For all these reasons I accept the first submission made by counsel for Mr Monty and conclude that the Minute does not record a resolution thereby to effect any amendments to the Scheme. Accordingly the Scheme was not amended on 10th February 1998 and the questions of whether any such amendment was made with the consent of the Company or sufficiently notified to the members do not arise. Similarly the issue of excessive amendment does not arise either.

Conclusion

35.

It was not contended by counsel for the Trustees that the Rules had been amended by any means other than the Resolution as evidenced by the Minute.

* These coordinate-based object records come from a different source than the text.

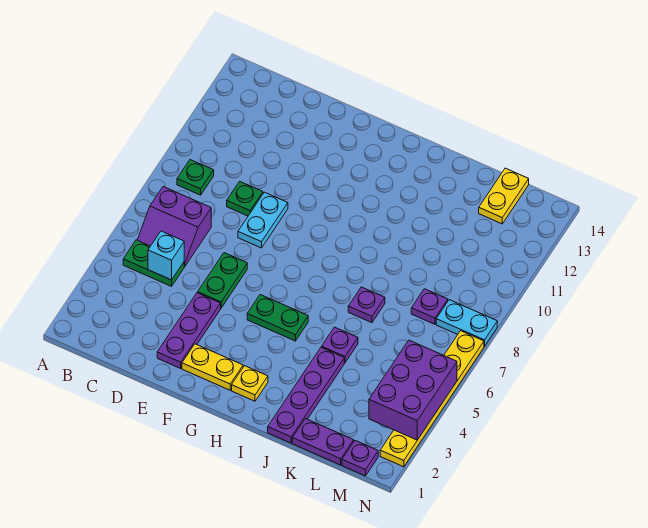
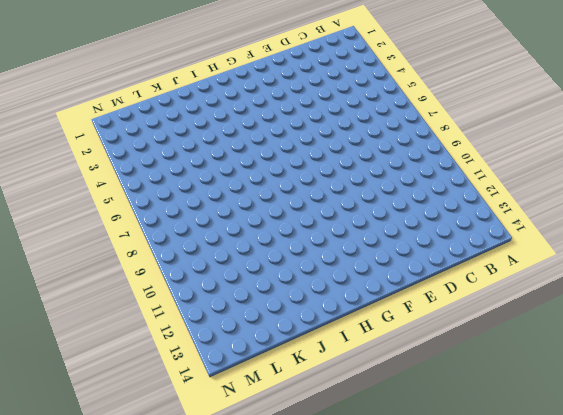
none -> green 1x2 plate [123,240,184,286]
none -> purple 2x2 slope [137,187,211,266]
none -> green 1x1 plate [177,160,214,195]

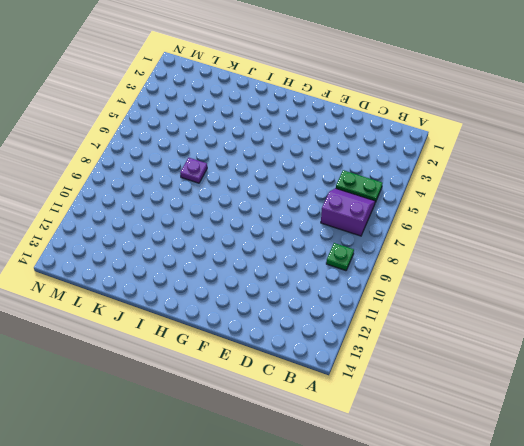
none -> green 1x1 plate [227,181,263,216]
none -> purple 1x3 plate [157,293,221,368]
none -> green 1x2 plate [198,253,247,308]

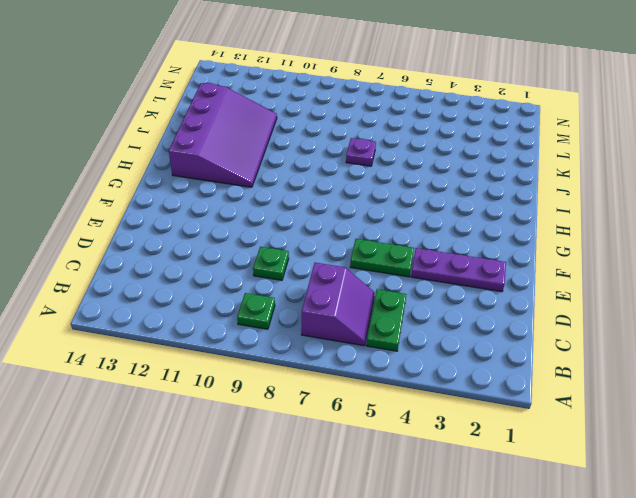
purple 3x4 slope [169,83,277,187] -> none
none -> cyan 1x2 plate [238,192,288,248]
none -> yellow 1x2 plate [182,344,243,390]
none -> green 1x2 plate [247,295,308,341]

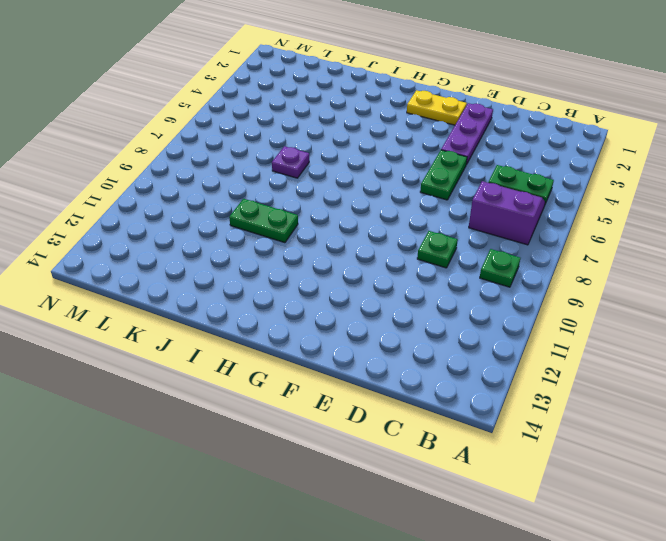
green 1x2 plate [229,199,298,243] -> green 1x2 plate moved to [247,295,308,341]
none -> cyan 1x2 plate [238,192,288,248]
none -> yellow 1x1 plate [232,366,268,401]
none -> purple 1x4 plate [268,347,344,443]

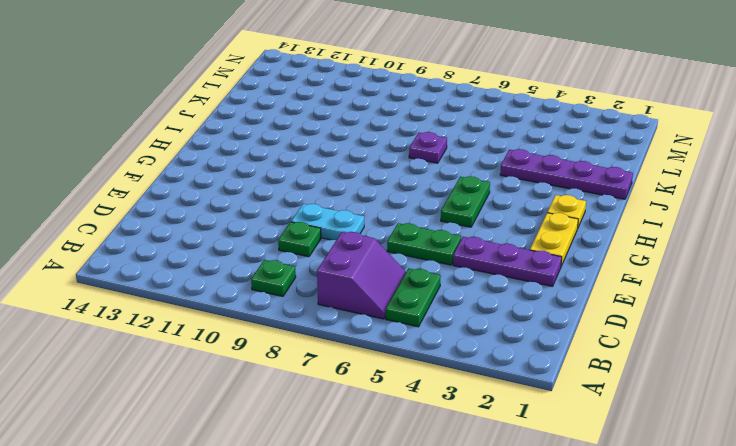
none -> purple 1x1 plate [322,327,358,363]
none -> purple 1x2 plate [292,419,354,465]
none -> purple 1x1 plate [411,289,448,324]

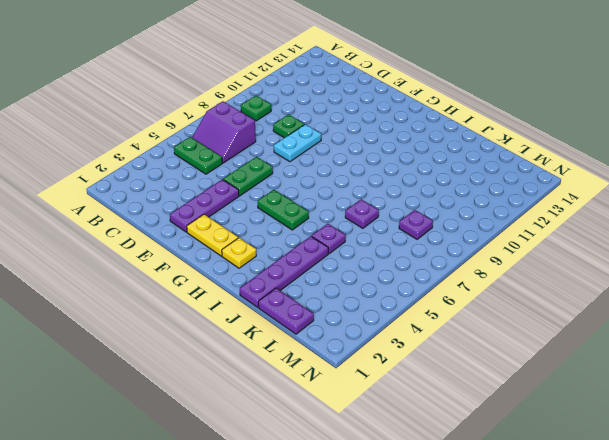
none -> yellow 1x2 plate [479,168,529,224]
none -> purple 1x1 plate [342,441,378,476]
none -> cyan 1x2 plate [436,300,497,346]

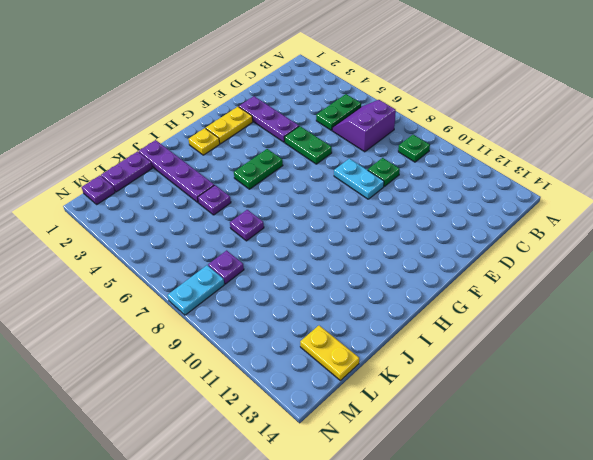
none -> yellow 1x6 plate [380,331,484,467]
none -> cyan 1x1 brick [148,231,184,280]
none -> purple 2x3 brick [369,340,457,440]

Accordingly for the reasons I have explained I will, subject to any further argument on the form of my order, declare in response to the issue raised by the application notice dated 2nd October 1996 and paragraph 1(a) of the Part 8 claim that:

“the money purchase section of the Oldham Signs Pension Scheme of which the claimants are the trustees was not validly created so as to give members an entitlement under its terms in respect of benefits arising from the transfer payments or contributions.”